R.I.P. John Updike and the WaPo Book World

Today there are two big stories circulating the lit-blog universe: John Updike is dead, and so is, according to rumor, the Washington Post Book World.

We're having some really bad weather up here in the northeast, so Birnbaum's long-awaited talk with Lawrence Weschler has also been killed.

However, Birnbaum recommends you check out Weschler's chat with author Kyle Minor in The Rumpus.

Also, an article on self-publishing from the NY Times begins by forecasting of the death of sustainable readership: "The point may soon come when there are more people who want to write books than there are people who want to read them."

That could already be true about blogs.

KAKUTANI: From Books, New President Found Voice

I've been slowly reading the two books written by Barack Obama (Dreams from my Father and The Audacity of Hope) for the past year or so, impressed by the depth of his experience and thinking. In a recent NY Times article, Michiko Kakutani discusses how reading shaped Obama's life and how the new president discovered that "with the right words everything could change -- South Africa, the lives of ghetto kids just a few miles away, my own tenuous place in the world."

You can say (or should I say, "read") that again.

Christian Bauman's Eternal Playlist

Novelist Christian Bauman, author of In Hoboken (and Identity Theory contributing editor), makes an appearance on the NY Times book blog today as part of its "Living with Music" feature.

As a former musician/songwriter/folksinger whose latest novel depicts the life of struggling young Jersey musicians, Bauman offers a playlist of acoustic artists for whom he opened in the '90s, including "Waist Deep in the Big Muddy" by Pete Seeger and "The Midnight Special" by Odetta.

In addition to In Hoboken, Bauman's novels include Voodoo Lounge and The Ice Beneath You.

For more playlists and other insights on the writing and folk music, visit his blog at christianbauman.com.

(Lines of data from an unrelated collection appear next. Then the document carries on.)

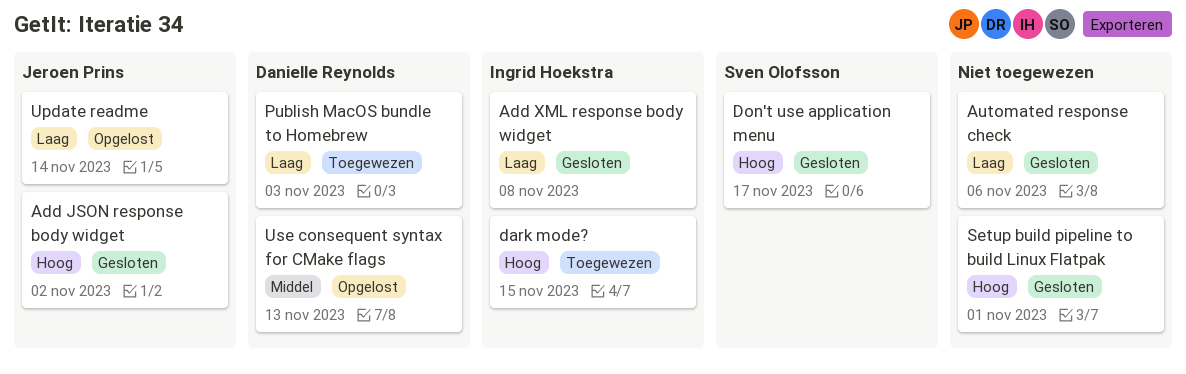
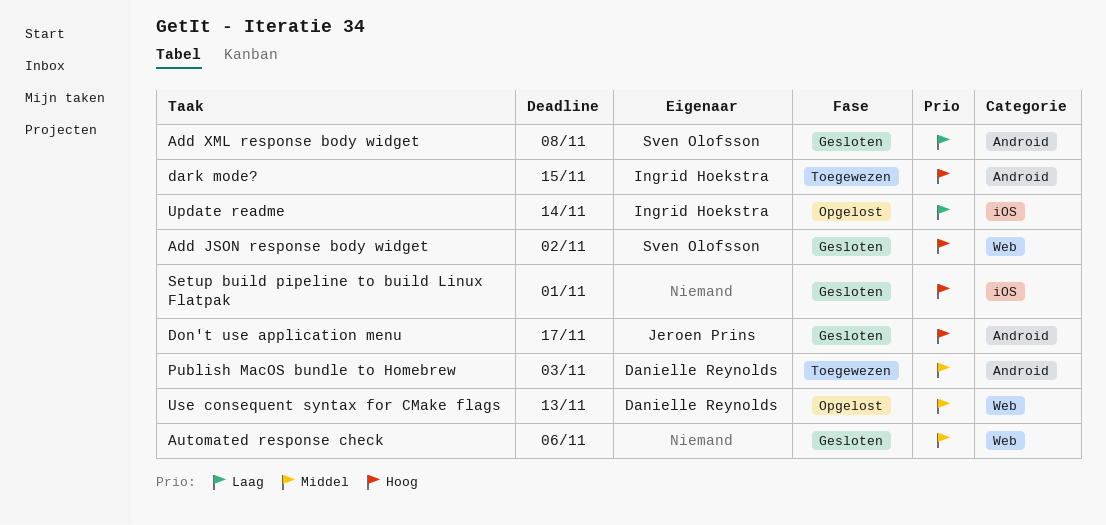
Add JSON response body widget, owner: Jeroen Prins -> Sven Olofsson
Add XML response body widget, owner: Ingrid Hoekstra -> Sven Olofsson
Automated response check, priority: Laag -> Middel
Don't use application menu, owner: Sven Olofsson -> Jeroen Prins
Publish MacOS bundle to Homebrew, priority: Laag -> Middel
Update readme, owner: Jeroen Prins -> Ingrid Hoekstra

Heaven-Sent Friends, Parisians, Countrymen

My fellow Cedarville (Ohio) High School graduate, J. Saunders Elmore, will be releasing his debut novel, The Amateur American, this summer. Crown is publishing the book, which apparently a mystery/thriller about "a young American expatriate in France who is drawn into a web of violent political intrigue, corruption and murder when he takes a job translating for a shadowy powerbroker."

The NY-based production company Likely Story (Synecdoche, NY) recently picked up the film rights to Elmore's novel.

Also, Katy Lederer, a fellow literary/poker enthusiast whom I interviewed here back in 2005 (and whose poetry appeared on Identity Theory a couple of years ago...and who helped me meet my current girlfriend...) is still touring for her new poetry collection, The Heaven-Sent Leaf. Read this very nice write-up in The New Yorker's "Talk of the Town."